You can get around this
  • By actually reloading the domain object in each function, although this may seem slow, hibernate will cache these calls (if you allow it)
  • You can turn the associations in the Domain object to fetch eagerly (though this may have a performance hit, as more of the object is loaded)
  • You can use a constraints() load to specifically eager fetch you required relationships (see Querying with eager fetching)

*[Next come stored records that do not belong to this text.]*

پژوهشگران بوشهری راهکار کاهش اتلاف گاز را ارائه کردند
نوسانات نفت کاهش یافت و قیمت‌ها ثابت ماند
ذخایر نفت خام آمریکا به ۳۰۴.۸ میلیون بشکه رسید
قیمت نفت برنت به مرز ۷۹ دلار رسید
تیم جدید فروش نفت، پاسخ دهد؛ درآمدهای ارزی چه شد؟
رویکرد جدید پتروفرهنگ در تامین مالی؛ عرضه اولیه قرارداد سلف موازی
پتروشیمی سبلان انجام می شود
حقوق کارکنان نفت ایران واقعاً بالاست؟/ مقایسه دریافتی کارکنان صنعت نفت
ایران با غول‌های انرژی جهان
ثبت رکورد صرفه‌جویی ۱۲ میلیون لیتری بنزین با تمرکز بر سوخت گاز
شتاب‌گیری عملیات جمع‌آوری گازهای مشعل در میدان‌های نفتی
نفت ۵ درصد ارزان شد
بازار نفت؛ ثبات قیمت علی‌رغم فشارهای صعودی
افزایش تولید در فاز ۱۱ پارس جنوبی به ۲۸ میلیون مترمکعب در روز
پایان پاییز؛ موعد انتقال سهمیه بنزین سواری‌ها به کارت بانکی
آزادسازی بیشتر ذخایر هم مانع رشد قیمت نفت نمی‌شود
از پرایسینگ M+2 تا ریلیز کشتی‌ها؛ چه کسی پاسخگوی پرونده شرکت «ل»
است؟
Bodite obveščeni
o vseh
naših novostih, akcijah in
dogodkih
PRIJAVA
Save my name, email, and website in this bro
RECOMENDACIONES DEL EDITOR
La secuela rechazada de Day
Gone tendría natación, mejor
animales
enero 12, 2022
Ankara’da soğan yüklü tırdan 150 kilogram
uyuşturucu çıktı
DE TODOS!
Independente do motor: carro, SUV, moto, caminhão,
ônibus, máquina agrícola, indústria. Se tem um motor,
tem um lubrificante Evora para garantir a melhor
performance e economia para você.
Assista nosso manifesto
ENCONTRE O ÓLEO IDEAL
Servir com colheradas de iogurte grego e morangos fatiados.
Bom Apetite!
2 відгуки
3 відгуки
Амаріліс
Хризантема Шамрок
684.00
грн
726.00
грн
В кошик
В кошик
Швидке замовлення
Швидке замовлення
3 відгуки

Wednesday, August 18, 2010

Spaceship operator

When making a sort closure, use the spaceship operator to allow for sorting where their might be nulls.
A more detailed explanation can be found here


// This does not work
[0, 1, null, 'a'].sort{a,b-> a > b}

// This sorts fine
[0, 1, null, 'a'].sort{a,b-> a <=> b}

Command Objects and validation

Domain objects and their constraints are great. But what if you have relatively complicated domain objects but have a page where you want specific validation, that is not tied to the domain object.
Command Objects are a great way to handle this.
At the bottom of your controller add a command object. Then you can use this command object in your controller. (Unverified, but it seemed if the command object was at the top of the controller the hot reloading stopped working)


class MyController {
def save = {MyCommand ->

// This will validate the command object based on its constraints
cmd.hasErrors()
}
}

class MyCommand {
Boolean switch
String value

static constraints = {
switch(nullable:false)
value(nullable:false)
}
}


And of course the command object has all the constraints available to it. So if you wanted value to be mandatory only if switch it true, do something like this


class MyCommand {
Boolean switch
String value

static constraints = {
switch(nullable:false)
value(validator: {val, obj->
if (obj.properties['switch'])
val ? true : ['default.null.message']
})
}
}

Hello world

I am a developer on a large high profile Grails project.
We have a team of about 4-12 developers.

I hope to use this blog to post some snippets of grails and groovy goodness. Please note some of the snippets may have errors because for privacy reasons I cannot just copy my code from the project.